ガサガサと時折周囲が騒がしくなる。狸や鹿のような動物が近くを通り、その度に人じゃなかったと安堵する。車の通りはそうないが、たまに人の足音が近づいてくるような音が聞こえることがあり、とてもじゃないが落ち着いてはいられない状態だった。
既に夜の帳は降りているというのにこれでは寝られそうにない。寝られないという方が正しいか。
『左手を握られると安心するから』
そう言って僕の右手は橘の左手へと繋がっているから上手く身動きも取れない。昨日みたいに二人とも完全に寝てしまったら見つかった際に抵抗すらできない。見張りの意味もかねて僕だけでも起きておこうということだった。
橘には相談せずにおいた。言えば橘はおそらくなんだかんだと言いながら無理に起きておこうとするだろうから。
「何も出来ていないな、僕は」
そう独りごちる。僕しか起きていないから一人なのは当たり前だが。
どうしようもないほどの無力感が胸を突き抜けていく。ただの学生である僕にできることなどたかが知れていて、こうして手を握っていることくらいしかできない。逃げようと提案した場所は先回りされ、こうして袋小路に追い詰められている。

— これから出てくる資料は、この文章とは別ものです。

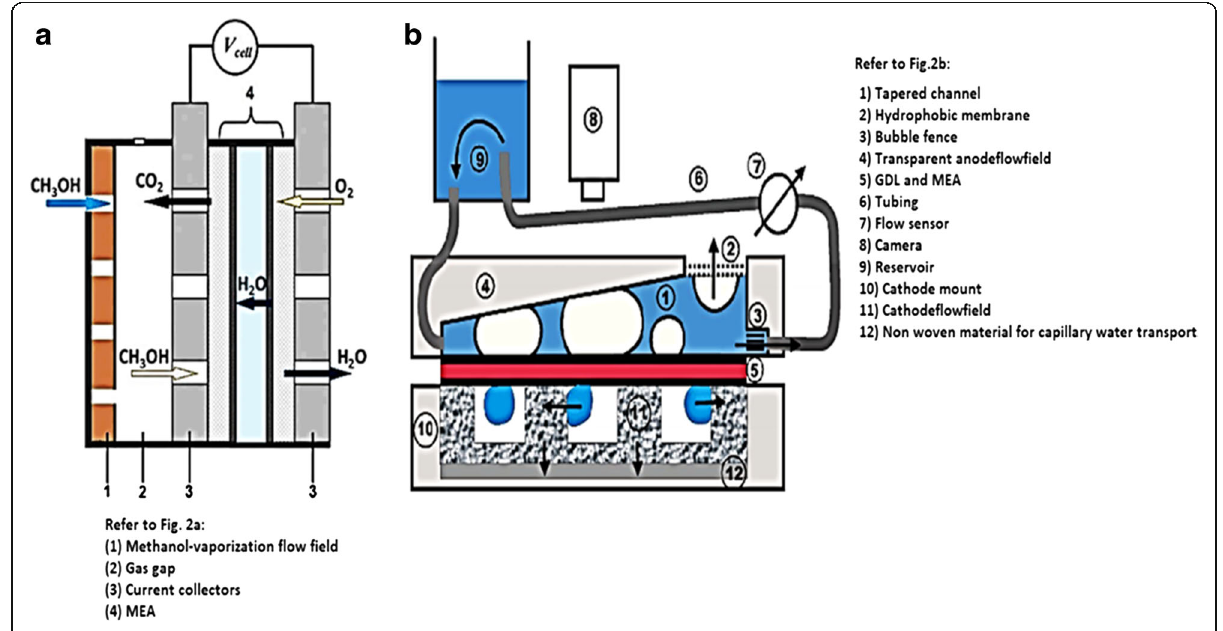
Fig. 2 Schematic diagram of a active mode [24] and b passive mode [25] of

「橘のはともかく、僕の携帯は使っていいものなのかな」
そろそろというか、最初からわかっていて目を背けていた。これは僕一人で背負いきれる問題じゃない。誰かに協力をしてもらわないと解決できないことだ。けれど僕は今まで人に近づかないようにしてきた。
「自業自得じゃねぇか……」
頼るべき人がいない。思わず頭を抱えそうになるが、そうしてもいられない。
頼ることができないのなら自分で何とかする他にない。無理を通すということだ。
無理を通して無茶をやって、それでもダメなら土下座でも何でもする。そこまでして彼女を何とかしてやりたいと思う自分がいて、それに驚く。
「何にせよ……やるしかないからやるんだよ」
そう決意して見張りを続けていた。
橘がいなくなったのは翌朝のことだった。